Rottendorf Award 2022 for Hannes Wader

On October 26, 2022, in a ceremony in the hall of the Haus Nottbeck cultural estate, the Rottendorf Prize for Low German was awarded, at the suggestion of the Westphalian Homeland Association, to

Hannes Wader

awarded. With the prize, the Rottendorf Committee in the Westphalian Homeland Association as well as the Rottendorf Foundation honor “the courageous, uncompromising and unprejudiced treatment of Low German” in the songwriter’s work.

With his LP “Plattdeutsche Lieder” (1974), Hannes Wader made a decisive contribution to freeing Low German from its ancestral “Heimat milieu” and making it socially acceptable in new circles. Also in his autobiography “Trotz alledem. Mein Leben” (2019), Wader sets up a personal monument to Low German, the colloquial language of his parental home.

Hannes Wader was born in 1942 in Bethel near Bielefeld in the simplest of circumstances. His performances at Burg Waldeck made him known to a larger audience in the 1960s. Together with Reinhard Mey, Franz Josef Degenhardt and Hanns Dieter Hüsch, he was one of the most prominent members of a new German singer-songwriter scene.

In addition to his socially critical yet lyrical and poetic songs, Wader devoted himself in the 1970s to folk song, which was frowned upon at the time. After 50 years, he ended his touring life in 2017. In 2013 he was awarded the ECHO prize for his life’s work, which includes 37 studio and live albums. In 2019, his autobiography “Trotz alledem. My life”.

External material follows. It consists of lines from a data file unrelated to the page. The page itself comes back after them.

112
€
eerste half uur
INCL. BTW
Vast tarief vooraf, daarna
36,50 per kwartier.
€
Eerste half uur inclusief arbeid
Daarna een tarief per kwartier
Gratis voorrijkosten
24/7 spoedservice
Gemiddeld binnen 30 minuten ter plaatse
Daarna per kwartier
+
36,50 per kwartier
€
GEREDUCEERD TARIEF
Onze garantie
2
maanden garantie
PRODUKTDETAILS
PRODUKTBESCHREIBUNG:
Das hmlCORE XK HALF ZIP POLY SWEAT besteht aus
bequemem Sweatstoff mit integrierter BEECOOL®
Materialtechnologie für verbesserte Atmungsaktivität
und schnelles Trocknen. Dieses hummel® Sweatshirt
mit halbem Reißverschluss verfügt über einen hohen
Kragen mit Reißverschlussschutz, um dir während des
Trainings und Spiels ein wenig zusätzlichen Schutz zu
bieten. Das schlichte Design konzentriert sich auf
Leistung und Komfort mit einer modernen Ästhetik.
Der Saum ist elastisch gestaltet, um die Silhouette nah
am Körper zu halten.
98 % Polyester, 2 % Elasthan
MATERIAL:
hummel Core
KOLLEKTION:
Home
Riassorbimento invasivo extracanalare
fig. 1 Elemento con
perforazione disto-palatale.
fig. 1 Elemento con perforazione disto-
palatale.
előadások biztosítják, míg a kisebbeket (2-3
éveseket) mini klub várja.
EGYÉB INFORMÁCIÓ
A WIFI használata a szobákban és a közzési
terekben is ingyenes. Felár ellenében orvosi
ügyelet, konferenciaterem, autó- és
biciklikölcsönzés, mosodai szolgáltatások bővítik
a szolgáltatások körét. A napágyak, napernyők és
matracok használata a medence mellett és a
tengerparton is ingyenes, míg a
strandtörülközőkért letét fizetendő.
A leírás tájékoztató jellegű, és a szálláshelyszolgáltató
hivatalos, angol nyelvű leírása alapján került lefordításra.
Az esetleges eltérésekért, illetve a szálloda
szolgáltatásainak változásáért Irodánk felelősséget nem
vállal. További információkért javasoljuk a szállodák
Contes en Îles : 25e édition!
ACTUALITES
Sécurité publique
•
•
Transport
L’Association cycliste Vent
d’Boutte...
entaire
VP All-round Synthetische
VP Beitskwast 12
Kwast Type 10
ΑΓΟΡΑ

In his welcoming address, the chairman of the Rottendorf Foundation stated: “Like you, dear Mr. Wader, Andreas Rottendorf was at home in (East) Westphalia. Like you, he was able to reach the hearts of his Westphalian compatriots with unerring accuracy, wit and humor “in Platt”. In this respect, there are numerous overlaps with your decades of work as a singer and author. Your life’s work deserves the highest recognition and, in our opinion, rightly the award of the Rottendorf Prize.”

In her welcoming address, the managing director of the Westfälischer Heimatbund, Dr. Eilers, pointed out the importance of the dialect as the language of the homeland for the people. Regional dialects are spoken less and less and their existence is endangered. It is an important task of the local heritage associations to maintain the Low German dialect.

 

The laudation was held in the form of an extraordinary and remarkable dialogue by Prof. Dr. Walter Gödden, the scientific director of Kulturguts Haus Nottbeck, and the chairman of the Rottendorf Committee Georg Bühren. In it, the two traced the career of the prize winner, his love of Low German and his performances as a songwriter, and came to the overall conclusion: “Hannes Wader has emphatically promoted Low German.

After the award was presented by the Chairman of the Board of Trustees of the Rottendorf Foundation, Father Johann Spermann SJ, and the Chairman of the Board, the prize-winner then thanked the audience in his own inimitable way, picked up the guitar and performed the song “Et wassen twee Künigeskinner” with his own setting of the poem by Annette von Droste-Hülshoff.

The ceremony was excellently accompanied musically by the group “Delta Boys”.

All participants, but above all the prize winner, were thanked for their performances by prolonged applause from the numerous guests present. The closing words were spoken by Dr. Klewitz-Haas, Deputy Chairwoman of the Rottendorf Foundation.